Biotech company AXIM Biotechnologies has launched clinical trials for medical cannabis chewing gum that they hope will successfully treat conditions such as multiple sclerosis, irritable bowel disease and Crohn’s Disease.

AXIM already has a cannbinoid chewing gum on the market, called CanChew but it does not contain the psychoactive ingredient THC, and it makes no claims that it can treat any condition.

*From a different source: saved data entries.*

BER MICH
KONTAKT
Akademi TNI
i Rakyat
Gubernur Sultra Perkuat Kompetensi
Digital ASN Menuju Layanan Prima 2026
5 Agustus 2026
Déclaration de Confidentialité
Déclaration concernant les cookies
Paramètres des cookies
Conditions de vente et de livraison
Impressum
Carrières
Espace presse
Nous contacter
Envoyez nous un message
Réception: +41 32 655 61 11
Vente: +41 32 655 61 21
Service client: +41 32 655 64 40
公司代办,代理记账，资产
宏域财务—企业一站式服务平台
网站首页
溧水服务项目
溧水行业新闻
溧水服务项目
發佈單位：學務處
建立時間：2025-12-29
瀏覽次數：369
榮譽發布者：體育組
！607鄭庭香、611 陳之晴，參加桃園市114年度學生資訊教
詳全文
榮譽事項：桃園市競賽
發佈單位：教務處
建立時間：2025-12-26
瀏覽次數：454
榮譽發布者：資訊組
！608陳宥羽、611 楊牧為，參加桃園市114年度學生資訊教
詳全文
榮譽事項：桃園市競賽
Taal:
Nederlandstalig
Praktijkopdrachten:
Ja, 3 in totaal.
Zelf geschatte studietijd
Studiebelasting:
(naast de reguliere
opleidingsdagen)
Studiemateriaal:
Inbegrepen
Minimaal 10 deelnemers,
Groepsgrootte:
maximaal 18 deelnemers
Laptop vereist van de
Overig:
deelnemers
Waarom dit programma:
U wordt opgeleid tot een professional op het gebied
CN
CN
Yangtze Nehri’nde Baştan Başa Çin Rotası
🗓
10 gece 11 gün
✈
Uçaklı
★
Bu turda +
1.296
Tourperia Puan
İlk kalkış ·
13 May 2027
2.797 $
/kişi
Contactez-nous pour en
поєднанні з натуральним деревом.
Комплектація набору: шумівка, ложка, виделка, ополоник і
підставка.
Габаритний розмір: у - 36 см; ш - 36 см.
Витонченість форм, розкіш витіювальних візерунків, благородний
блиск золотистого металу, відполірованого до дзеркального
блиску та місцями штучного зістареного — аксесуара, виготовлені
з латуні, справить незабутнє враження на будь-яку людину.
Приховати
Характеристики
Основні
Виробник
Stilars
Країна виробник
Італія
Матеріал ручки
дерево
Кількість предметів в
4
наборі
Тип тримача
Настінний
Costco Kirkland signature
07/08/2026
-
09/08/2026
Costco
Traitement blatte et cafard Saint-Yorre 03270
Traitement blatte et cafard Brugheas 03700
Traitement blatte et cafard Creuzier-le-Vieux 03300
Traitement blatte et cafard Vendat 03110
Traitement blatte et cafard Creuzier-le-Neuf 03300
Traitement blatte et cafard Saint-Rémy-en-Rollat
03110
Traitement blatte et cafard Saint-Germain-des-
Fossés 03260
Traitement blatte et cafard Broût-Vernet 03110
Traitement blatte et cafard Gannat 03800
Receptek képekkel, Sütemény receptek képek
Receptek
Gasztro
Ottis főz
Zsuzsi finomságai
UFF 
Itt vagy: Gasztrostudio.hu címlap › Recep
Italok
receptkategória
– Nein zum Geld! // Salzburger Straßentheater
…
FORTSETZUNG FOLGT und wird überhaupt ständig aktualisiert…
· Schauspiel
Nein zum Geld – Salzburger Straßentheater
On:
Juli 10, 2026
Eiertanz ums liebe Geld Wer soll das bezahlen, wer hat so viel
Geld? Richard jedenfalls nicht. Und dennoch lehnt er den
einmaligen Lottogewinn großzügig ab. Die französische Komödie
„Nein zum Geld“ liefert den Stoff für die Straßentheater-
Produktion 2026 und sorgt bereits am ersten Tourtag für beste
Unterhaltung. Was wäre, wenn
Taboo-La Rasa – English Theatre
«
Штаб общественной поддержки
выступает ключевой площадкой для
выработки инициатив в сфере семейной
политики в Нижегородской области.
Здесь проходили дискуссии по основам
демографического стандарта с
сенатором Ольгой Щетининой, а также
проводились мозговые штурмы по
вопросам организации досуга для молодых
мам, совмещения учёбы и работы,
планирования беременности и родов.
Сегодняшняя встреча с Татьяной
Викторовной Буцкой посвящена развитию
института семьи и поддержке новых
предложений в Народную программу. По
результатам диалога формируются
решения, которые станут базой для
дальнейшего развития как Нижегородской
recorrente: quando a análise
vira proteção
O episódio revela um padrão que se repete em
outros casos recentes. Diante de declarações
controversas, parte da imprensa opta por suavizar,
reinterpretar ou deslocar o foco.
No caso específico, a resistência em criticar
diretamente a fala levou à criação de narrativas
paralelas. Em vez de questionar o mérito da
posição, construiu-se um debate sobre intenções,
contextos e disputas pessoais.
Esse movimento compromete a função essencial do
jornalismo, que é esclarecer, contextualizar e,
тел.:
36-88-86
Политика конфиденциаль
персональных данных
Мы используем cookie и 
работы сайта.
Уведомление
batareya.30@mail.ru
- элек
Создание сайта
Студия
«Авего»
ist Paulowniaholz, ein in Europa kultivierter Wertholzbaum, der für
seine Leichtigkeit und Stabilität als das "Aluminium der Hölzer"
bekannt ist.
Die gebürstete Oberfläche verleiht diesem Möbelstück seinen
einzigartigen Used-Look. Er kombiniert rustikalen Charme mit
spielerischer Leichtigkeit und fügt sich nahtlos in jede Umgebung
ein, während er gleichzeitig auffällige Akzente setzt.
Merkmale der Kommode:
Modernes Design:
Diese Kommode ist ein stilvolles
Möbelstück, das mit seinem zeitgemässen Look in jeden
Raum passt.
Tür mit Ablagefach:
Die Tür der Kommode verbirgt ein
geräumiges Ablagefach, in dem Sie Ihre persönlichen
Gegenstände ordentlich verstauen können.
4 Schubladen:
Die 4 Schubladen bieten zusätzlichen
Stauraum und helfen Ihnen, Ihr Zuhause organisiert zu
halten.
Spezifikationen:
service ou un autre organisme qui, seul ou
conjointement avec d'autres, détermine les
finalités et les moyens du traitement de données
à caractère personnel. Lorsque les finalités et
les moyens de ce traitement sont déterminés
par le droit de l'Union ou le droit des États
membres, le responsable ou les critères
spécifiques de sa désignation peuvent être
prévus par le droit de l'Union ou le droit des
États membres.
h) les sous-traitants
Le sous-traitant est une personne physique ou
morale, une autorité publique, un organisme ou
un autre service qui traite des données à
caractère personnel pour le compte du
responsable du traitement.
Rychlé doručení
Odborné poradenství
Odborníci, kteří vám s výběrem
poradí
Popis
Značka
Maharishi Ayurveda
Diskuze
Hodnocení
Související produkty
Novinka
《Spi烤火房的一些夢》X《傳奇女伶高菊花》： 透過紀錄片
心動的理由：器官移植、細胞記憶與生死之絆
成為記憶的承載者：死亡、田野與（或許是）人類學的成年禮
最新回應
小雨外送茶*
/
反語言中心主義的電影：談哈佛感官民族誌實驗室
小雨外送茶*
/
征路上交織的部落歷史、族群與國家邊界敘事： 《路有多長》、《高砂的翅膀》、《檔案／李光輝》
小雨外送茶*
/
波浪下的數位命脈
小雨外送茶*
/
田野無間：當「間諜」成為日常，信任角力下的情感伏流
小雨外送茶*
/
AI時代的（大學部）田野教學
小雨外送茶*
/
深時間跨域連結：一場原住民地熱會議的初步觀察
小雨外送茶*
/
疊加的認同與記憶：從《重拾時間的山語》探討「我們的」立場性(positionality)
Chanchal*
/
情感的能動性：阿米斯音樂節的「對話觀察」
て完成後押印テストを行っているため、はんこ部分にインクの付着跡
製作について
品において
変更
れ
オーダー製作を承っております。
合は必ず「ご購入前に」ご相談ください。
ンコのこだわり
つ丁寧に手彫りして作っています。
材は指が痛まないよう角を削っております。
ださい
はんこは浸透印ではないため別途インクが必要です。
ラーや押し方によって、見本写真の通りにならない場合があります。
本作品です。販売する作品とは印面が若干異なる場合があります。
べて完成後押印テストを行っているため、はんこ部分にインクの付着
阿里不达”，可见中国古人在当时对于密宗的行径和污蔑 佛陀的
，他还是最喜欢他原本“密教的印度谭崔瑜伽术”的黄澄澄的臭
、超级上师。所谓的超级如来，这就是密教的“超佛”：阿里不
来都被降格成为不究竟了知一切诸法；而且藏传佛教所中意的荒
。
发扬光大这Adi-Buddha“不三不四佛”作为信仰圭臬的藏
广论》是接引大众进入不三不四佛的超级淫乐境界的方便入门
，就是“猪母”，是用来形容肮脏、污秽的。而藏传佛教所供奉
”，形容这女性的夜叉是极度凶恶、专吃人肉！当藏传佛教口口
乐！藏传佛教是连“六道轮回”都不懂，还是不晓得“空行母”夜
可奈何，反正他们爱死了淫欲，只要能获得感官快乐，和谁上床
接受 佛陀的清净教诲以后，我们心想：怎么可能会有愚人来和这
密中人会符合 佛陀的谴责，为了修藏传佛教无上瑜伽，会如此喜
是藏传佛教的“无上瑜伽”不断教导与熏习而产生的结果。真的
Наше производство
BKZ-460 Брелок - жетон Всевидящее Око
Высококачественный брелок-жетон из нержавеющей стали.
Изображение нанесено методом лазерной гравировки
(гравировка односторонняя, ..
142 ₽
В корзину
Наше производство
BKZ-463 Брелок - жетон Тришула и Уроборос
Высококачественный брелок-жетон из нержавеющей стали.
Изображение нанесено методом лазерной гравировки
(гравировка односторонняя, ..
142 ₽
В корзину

The psychoactive ingredient, THC, is an effective way of treating patients with degenerative diseases, while the medicinal properties of cannabidiol are known to treat neurological conditions such as epilepsy. Chewing the gum is said to preserve cognition and memory, as well as promoting overall gum and dental health, according to George Anastassov, chief executive of AXIM. He added that AXIM hopes to eventually be able to start more cannabis chewing gum trials that will effectively treat a whole range of medical conditions besides multiple sclerosis.

If the gum (MedChew) is approved by the FDA, it could be available in all states, even certain states that have not legalized medical marijuana. Axim maintains that their product is different from other cannabis infused gums because it is time released. This means that the distribution of cannabinoids to the gastrointestinal tract happens gradually over a period of around half an hour, a process, the company claims, is similar to the technology behind nicotine gum.

Cannabis and pain relief for multiple sclerosis

Multiple Sclerosis or MS, is a progressive, degenerative disease that can affect the brain, spinal cord, and even the optic nerves in one’s eyes. It can cause problems with vision, balance, muscle control, and other basic body functions. Although the effects are often different for individuals with the disease, generally pain is a predominant symptom.

While there is no cure for MS, current treatments work to speed recovery from attacks and work to slow progression of the disease. Commonly, patients are subjected to physical therapy, muscle relaxants and other medications to reduce fatigue and depression which are other symptoms of multiple sclerosis.  Cannabis is known to help manage these symptoms.  Many people report that it has helped them to overcome the pain and inflammation associated with the disease.

The Phase 1 trial of the gum is slated to begin in the second quarter of 2016.